Women are not viewed glamorously in Wood’s work,  rather they are utilitarian participants whose contributions are essential to farm life.   The one work in which Wood takes a decidedly scurrilous twist is  “Daughters of Revolution,” 1932. In it, three members of the D.A.R. looking smug and superior gaze outward. One holds a blue Willoware tea cup.  That Wood chose this tea cup, a pattern popular among many pompous WASP households in the early 20th century, might be a subtle pun that D.A.R members were not his cup of tea. The D.A.R. were outraged at the portrait, which must have delighted Wood as the D.A.R  had refused to celebrate his stained - glass window because he used German craftsmen, an act they deemed unpatriotic.   

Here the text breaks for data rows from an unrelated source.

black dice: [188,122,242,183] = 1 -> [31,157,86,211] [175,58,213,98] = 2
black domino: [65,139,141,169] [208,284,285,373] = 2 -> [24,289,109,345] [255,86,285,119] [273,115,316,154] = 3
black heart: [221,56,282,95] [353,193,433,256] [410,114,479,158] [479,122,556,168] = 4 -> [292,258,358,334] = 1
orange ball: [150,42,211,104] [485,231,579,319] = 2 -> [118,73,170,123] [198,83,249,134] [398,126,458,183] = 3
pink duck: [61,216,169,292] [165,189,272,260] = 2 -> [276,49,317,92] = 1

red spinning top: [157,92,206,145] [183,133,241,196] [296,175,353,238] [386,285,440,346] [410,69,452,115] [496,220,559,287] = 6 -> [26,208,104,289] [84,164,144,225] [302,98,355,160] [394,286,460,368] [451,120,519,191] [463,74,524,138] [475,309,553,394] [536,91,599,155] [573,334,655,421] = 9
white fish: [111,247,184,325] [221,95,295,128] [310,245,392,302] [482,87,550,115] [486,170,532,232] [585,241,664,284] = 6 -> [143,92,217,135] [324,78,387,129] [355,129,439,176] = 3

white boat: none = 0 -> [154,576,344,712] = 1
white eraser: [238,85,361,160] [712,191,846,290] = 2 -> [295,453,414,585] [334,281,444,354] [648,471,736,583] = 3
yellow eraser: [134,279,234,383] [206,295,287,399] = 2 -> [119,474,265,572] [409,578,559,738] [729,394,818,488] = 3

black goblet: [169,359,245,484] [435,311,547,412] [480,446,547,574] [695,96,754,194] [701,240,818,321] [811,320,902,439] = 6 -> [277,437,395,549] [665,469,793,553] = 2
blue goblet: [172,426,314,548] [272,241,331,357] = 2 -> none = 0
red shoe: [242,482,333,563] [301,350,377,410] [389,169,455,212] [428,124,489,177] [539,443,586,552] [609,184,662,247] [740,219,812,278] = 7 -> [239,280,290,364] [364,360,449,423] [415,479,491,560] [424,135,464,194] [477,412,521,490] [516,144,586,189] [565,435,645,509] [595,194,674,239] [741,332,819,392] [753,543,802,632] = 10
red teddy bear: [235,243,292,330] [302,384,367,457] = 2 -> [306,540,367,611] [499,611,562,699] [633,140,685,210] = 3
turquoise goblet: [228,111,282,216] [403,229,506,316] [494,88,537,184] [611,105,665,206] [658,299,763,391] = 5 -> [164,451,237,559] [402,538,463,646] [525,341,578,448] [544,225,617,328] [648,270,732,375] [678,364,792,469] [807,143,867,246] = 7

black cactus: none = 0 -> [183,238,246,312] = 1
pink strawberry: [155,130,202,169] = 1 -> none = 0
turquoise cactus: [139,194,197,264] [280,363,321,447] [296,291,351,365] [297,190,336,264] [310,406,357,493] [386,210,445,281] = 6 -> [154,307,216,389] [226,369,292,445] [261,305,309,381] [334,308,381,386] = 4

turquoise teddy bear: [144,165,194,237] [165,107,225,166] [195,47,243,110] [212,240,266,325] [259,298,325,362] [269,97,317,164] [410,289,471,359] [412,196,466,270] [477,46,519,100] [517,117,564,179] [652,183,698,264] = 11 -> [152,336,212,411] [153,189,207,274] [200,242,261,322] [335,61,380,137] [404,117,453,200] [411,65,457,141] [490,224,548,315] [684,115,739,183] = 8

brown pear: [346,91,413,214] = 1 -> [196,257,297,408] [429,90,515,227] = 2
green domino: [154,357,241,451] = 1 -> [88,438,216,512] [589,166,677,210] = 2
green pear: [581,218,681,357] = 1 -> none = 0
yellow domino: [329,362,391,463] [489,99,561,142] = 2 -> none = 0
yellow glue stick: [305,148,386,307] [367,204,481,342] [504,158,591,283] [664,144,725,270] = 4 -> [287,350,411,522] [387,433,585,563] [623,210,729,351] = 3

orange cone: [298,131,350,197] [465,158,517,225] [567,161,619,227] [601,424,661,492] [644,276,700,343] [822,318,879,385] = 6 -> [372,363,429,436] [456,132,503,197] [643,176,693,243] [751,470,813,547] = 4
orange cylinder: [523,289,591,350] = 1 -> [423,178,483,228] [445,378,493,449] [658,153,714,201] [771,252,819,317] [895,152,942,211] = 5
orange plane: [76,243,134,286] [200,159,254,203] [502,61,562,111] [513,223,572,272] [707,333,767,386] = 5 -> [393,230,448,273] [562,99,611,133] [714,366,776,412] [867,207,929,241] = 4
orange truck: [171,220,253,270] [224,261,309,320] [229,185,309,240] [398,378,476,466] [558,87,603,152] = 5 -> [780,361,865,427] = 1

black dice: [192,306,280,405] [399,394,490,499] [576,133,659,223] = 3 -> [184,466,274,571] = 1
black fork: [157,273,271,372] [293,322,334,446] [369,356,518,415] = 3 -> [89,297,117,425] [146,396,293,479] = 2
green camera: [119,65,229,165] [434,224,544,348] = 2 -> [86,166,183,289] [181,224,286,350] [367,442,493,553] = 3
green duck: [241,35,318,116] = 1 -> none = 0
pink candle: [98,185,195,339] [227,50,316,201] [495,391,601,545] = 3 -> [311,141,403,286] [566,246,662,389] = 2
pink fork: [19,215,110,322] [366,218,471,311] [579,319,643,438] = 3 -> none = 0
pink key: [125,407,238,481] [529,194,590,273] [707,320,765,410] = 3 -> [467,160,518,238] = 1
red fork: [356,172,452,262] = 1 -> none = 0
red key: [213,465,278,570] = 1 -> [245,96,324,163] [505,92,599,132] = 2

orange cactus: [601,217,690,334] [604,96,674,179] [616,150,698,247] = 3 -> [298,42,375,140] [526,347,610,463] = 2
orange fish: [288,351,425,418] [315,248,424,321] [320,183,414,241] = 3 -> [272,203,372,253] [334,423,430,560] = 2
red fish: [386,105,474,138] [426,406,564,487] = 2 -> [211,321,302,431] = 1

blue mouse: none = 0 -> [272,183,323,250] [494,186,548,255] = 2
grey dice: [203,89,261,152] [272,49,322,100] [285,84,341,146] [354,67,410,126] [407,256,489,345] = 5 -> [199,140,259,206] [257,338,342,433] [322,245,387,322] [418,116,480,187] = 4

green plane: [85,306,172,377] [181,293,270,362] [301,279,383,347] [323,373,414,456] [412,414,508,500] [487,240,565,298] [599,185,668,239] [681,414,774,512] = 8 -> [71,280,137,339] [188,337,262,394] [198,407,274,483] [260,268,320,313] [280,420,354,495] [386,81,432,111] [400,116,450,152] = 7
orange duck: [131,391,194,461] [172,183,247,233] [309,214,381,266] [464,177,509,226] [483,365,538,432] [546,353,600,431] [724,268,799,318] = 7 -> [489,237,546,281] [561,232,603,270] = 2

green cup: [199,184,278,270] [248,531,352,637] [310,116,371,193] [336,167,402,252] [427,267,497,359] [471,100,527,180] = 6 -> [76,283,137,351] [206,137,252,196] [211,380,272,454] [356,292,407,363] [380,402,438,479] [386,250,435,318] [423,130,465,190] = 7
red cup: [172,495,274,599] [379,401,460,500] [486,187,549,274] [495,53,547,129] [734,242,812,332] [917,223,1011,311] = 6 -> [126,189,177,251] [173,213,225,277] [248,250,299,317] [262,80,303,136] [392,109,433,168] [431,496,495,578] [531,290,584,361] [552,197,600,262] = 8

Many of the strongest works in the show focus on agrarian life, painted in a fantastical style that reveals rather than idealizes the darkness of the time.  “Spring Turning,” 1936 is a landscape viewed from above of vibrant green rolling hills, defined by freshly tilled rows. Small balloon-like trees dot the landscape. Godlike, we float above the countryside feeling precarious and  unsettled.

There is something noteworthy about the balloon-like trees, for they are not the tight brush stroke trees of the American landscape painters, rather, voluptuous perennials that draw us in to suggest abundance and sensuality at a time when our country lacked both.  (Curiously, Wood’s trees are the very ones evident on the Willoware tea cup in Daughters of Revolution.)

As a crowd waited for the elevator to leave the show, a young women said to her friend, “It’s great…right…the work.  But isn’t it illustration?” implying that Wood’s work was not fine art. While it’s true that most of Wood‘s work was executed for commission, does this diminish the artist?   And if so, what about the commissioned work by Leonardo da Vinci?   

“Does it really matter?” replied the friend, “It’s is a great show and we got to see American Gothic in person.”